Jonathan Pollard was born in Texas in August 1954, and grew up in Indiana. While working as an American civilian in intelligence in Washington, Pollard saw classified material that contained information about maintaining Israel's security. I don't care that he was paid - Mossad agents get salaries, too, for taking on dangerous work.

You can spend hours reading the details of his case online and the strong opinions it has generated. Here's the short of it: Pollard's illegal activities for Israel were detected. He sought asylum in the Israeli Embassy in Washington but was rejected. To avoid an embarrassing trial, Pollard was persuaded to agree to a plea bargain that would also guarantee that he wasn't given a maximum sentence. He expressed profound regret for his actions. The prosecutor complied with the plea agreement and asked for "only a substantial number of years in prison." Nonetheless, Judge Aubrey Robinson, Jr. imposed a life sentence after hearing a "damage assessment memorandum" from the defense secretary.
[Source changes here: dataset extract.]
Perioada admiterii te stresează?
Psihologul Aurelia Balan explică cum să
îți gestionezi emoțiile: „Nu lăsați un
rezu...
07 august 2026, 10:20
That was in 1987. Unless he receives a presidential pardon, Pollard's possible parole won't come until November 21, 2015.
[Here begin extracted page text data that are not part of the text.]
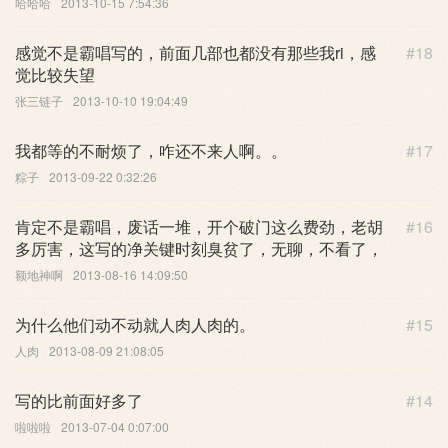
哈哈哈
2013-10-15 7:54:36
感觉不是霸唱写的，前面几部也都没有那些我ri，感
#18
觉比较失望
张三链子
2013-10-10 19:04:49
我都等的不耐烦了，咋还不来人啊。。
#17
粽子
2013-09-22 0:32:26
肯定不是霸唱，废话一堆，开个破门这么费劲，老胡
#16
多厉害，这写的净关键时刻臭贫了，无聊，不看了，
额地神啊
2013-08-16 14:09:50
为什么他们动不动就人肉人肉的。
#15
人肉
2013-08-09 21:08:05
写的比前面好多了
#14
啦啦啦
2013-07-04 0:07:00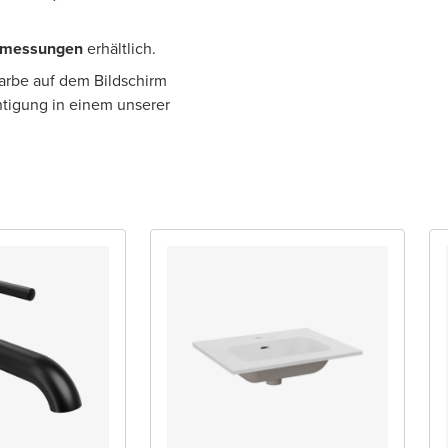
bmessungen
erhältlich.
Farbe auf dem Bildschirm
htigung in einem unserer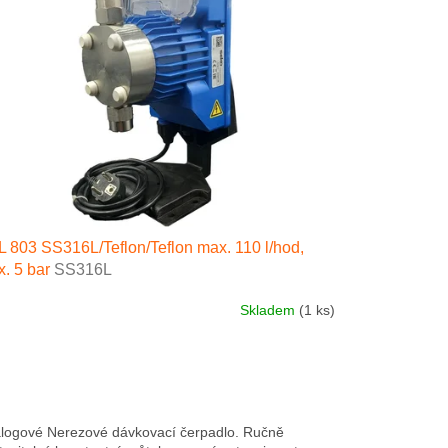
 803 SS316L/Teflon/Teflon max. 110 l/hod,
. 5 bar
SS316L
Skladem
(1 ks)
logové Nerezové dávkovací čerpadlo. Ručně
No one has ever revealed what documents Pollard gave Israel in 11 deliveries of confidential files about the Middle East. Was the information critical in convincing Israel to knock out the nuclear plant in Osirak, Iraq? If so, his perspicuity saved not only Jewish lives but American lives, too.

WHY, THEN, is he still in jail?

Among those who opposed Pollard's release was his former boss, the late US Navy Rear Adm. Sumner Shapiro, who served as director of the Office of Naval Intelligence from 1978 to 1982. Said Shapiro: "We work so hard to establish ourselves and to get where we are, and to have somebody screw it up... and then to have Jewish organizations line up behind this guy and try to make him out a hero of the Jewish people, it bothers the hell out of me."

Pollard's incarceration, then, isn't only about spying. To a Jew who rose to the rank of rear admiral in the United States Navy, he should be punished for threatening the hard-won proof that he was as loyal an American as his neighbors.

After shameful denials, Israel admitted that Pollard was working for us and declared him an Israeli citizen. His release is often mentioned in connection with prisoner swaps and peace deals, to sweeten an otherwise hard-to-swallow deal. Former US deputy defense secretary Lawrence Korb said "the severity of Pollard's sentence is a result of an almost visceral dislike of Israel and the special place it occupies" in American foreign policy." Do any of us doubt that US Vice President Joe Biden's vituperation against Pollard had less do with the spy's deeds than his anger towards the State of Israel?

Nonetheless, more than a quarter-century after Pollard was jailed, many voices across the political spectrum agree that his punishment was excessive. Left-wing Congressman Barney Frank is in rare agreement with rightwing former House speaker Newt Gingrich on this one. Former CIA director James Woolsey says Pollard's punishment is excessive. Even former defense secretary Caspar Weinberger admitted that "the Pollard matter was comparatively minor. It was made far bigger than its actual importance."

As we enter 5773 - an election year in the US - Jews of every political orientation should be able to agree that the time to release Pollard and make their views known is now. Synagogue members of every orientation should include him in public declarations. To quote accused spy Sharansky, who now heads the Jewish Agency: "The time has come to vigorously and loudly demand his freedom."

From one Prisoner of Zion to another.

The author is a Jerusalem writer who focuses on the wondrous stories of modern Israel. She serves as the Israel director of public relations for Hadassah, the Women's Zionist Organization of America. The views in her columns are her own.